(SUPPLIED TEXT)

In the regression pathway, accurate feature alignment is crucial for precise object localization. To this end, a convolution applied to features predicts an offset field and a modulation mask, which are fed into a dynamic deformable convolution module to realize DynamicAlignment on reg_feat. It dynamically changes the offset and mask according to the specific needs of the detected features, thus adjusting the sampling position and weight of the convolution to achieve the effect of customised convolutional filters.

aligned_features = DynamicAlignment (reg_feat)

(10)

DynamicAlignment employs dynamically computed offsets to adjust the convolutional filters, enhancing the accuracy of bounding box predictions.

During the inference phase, the system efficiently merges and decodes bounding boxes and class probabilities using an advanced concatenation and decoding mechanism to ensure high detection accuracy:

y = Concatenate (Decode (dbox), σ (cls))

(End SUPPLIED TEXT)

→ WORK INSTRUCTIONS:
A. In the passage on feature alignment for object detection, what does the convolution applied to features predict?
B. Carry on the passage on feature alignment for object detection, starting right after its final line.

(RECORDS SHOWN)

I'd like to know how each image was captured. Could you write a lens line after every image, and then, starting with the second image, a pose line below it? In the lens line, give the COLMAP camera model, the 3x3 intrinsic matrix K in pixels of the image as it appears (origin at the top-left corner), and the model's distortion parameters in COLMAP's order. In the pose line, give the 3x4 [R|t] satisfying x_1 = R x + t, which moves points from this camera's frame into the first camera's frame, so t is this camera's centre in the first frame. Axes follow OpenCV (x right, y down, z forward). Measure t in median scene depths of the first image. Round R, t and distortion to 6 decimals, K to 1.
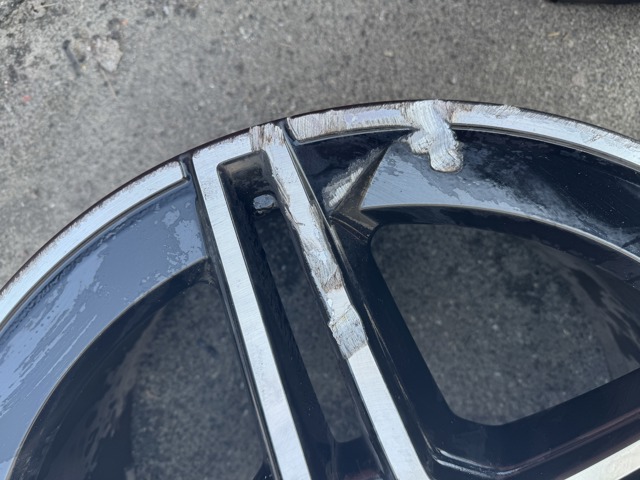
lens RADIAL K [[462.4, 0, 304.5], [0, 462.4, 243.2], [0, 0, 1]] dist [-0.020948, -0.003734]
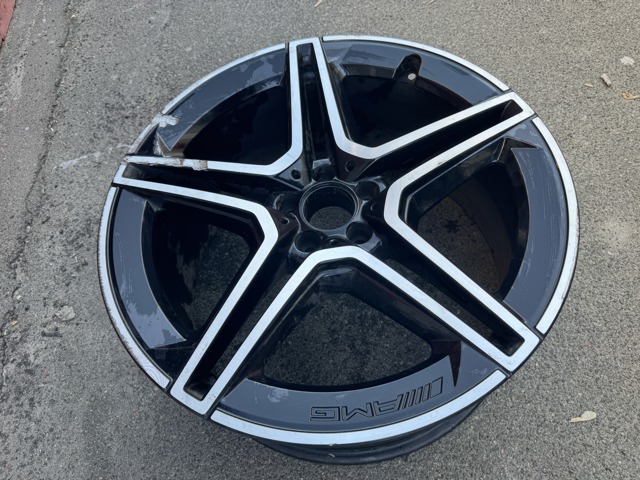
lens RADIAL K [[462.4, 0, 317.3], [0, 462.4, 241.9], [0, 0, 1]] dist [-0.020948, -0.003734]
pose [[0.505007, -0.762208, 0.404977, -0.458772], [0.853568, 0.371437, -0.365317, 0.893498], [0.128024, 0.530163, 0.838175, -0.416495]]
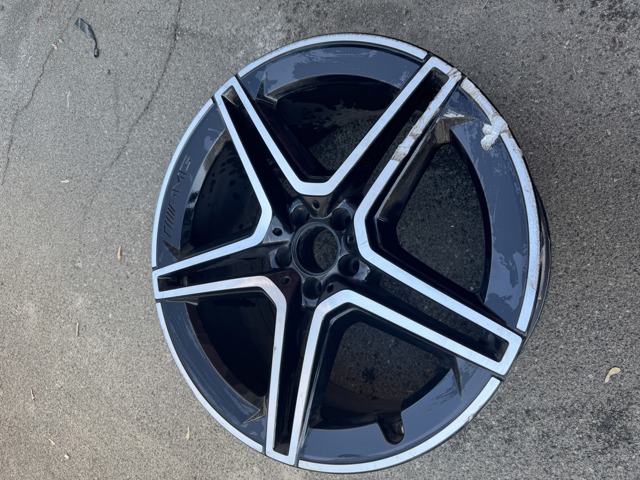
lens RADIAL K [[462.4, 0, 321.0], [0, 462.4, 246.6], [0, 0, 1]] dist [-0.020948, -0.003734]
pose [[0.434082, 0.867577, -0.242660, 0.436079], [-0.785269, 0.496403, 0.370051, -0.061648], [0.441504, 0.029921, 0.896760, -0.625255]]
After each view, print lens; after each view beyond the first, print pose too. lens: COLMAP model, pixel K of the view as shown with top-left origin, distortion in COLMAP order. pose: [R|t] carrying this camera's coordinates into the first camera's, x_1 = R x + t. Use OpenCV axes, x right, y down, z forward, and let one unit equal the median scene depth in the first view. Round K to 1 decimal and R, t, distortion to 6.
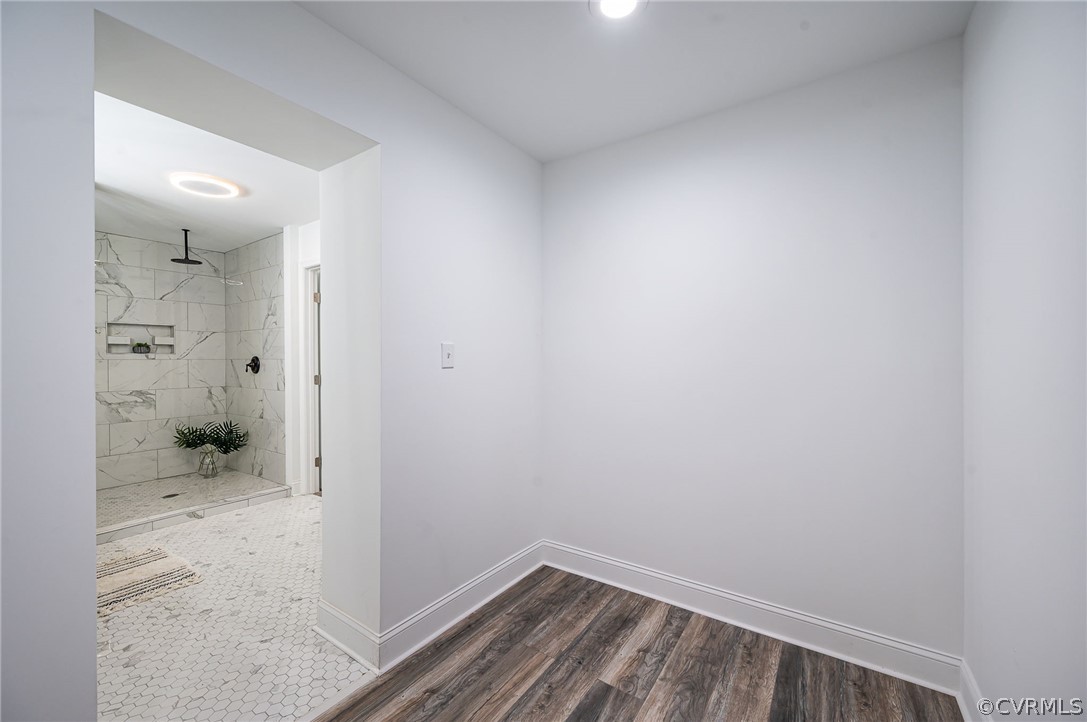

(End RECORDS SHOWN)

→ PER-TASK ANSWERS:
A. It predicts an offset field and a modulation mask.

B.
(11)

Here, the Decode function translates the encoded bounding box coordinates into actual geometrical shapes on the image and the sigmoid function normalizes the output probabilities between 0 and 1, rendering them interpretable as confidence scores.

In summary, DTAH improves task decoupling and spatial adaptability by dynamically allocating features and modulating alignment across detection branches. Compared with traditional methods like YOLOv5 and RetinaNet [35], which use fixed receptive fields and separate task branches, this design significantly enhances the model’s dynamic processing ability. It enables the model to quickly adapt to different task requirements, actively avoid ineffective regions, and focus on key parts of the target in complex environments, thereby improving its performance in challenging scenarios such as foggy conditions.

3.6. Frequency-Adaptive Dilated Convolution (FADC)

To improve feature extraction under visibility-degraded conditions, we introduce the Frequency-Adaptive Dilated Convolution (FADC) module [36]. Unlike conventional dilated convolution with fixed configurations, FADC adaptively adjusts receptive field size and kernel behavior based on the frequency characteristics of input features. This design is particularly beneficial in UAV-based IoT applications, where fog often suppresses spatial detail and disrupts semantic consistency.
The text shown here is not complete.